» **STATED GOAL**
Count the lines in the records that contain the string "barcode", and reply with the number alone.

» **DATASET RECORDS**
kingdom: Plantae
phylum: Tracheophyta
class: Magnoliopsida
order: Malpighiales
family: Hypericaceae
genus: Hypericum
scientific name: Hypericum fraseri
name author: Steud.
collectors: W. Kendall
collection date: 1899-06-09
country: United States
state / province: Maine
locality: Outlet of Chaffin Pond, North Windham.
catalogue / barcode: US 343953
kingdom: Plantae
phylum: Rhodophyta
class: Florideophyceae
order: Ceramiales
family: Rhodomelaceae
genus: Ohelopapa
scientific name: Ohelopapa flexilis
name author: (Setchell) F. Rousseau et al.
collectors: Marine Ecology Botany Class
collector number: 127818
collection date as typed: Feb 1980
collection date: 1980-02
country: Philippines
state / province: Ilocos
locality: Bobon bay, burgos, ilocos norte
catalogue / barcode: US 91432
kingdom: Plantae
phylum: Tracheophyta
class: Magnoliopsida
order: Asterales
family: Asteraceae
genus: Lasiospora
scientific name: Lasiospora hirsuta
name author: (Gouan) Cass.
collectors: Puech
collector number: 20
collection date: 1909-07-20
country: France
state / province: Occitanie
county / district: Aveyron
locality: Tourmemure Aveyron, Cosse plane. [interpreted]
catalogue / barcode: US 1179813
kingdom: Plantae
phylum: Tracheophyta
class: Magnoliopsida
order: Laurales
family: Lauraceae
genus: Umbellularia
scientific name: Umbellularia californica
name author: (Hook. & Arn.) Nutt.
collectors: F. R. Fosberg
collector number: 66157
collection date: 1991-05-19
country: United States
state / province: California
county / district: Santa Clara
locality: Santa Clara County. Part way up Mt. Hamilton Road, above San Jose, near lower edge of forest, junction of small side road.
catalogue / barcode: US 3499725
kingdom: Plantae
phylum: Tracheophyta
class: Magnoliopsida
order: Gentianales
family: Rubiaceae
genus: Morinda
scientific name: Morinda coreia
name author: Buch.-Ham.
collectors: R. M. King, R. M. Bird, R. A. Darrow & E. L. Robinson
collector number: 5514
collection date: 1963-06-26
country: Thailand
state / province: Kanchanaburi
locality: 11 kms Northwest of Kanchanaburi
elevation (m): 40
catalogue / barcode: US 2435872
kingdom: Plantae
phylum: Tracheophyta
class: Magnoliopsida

» **EXERCISE ANSWER**
5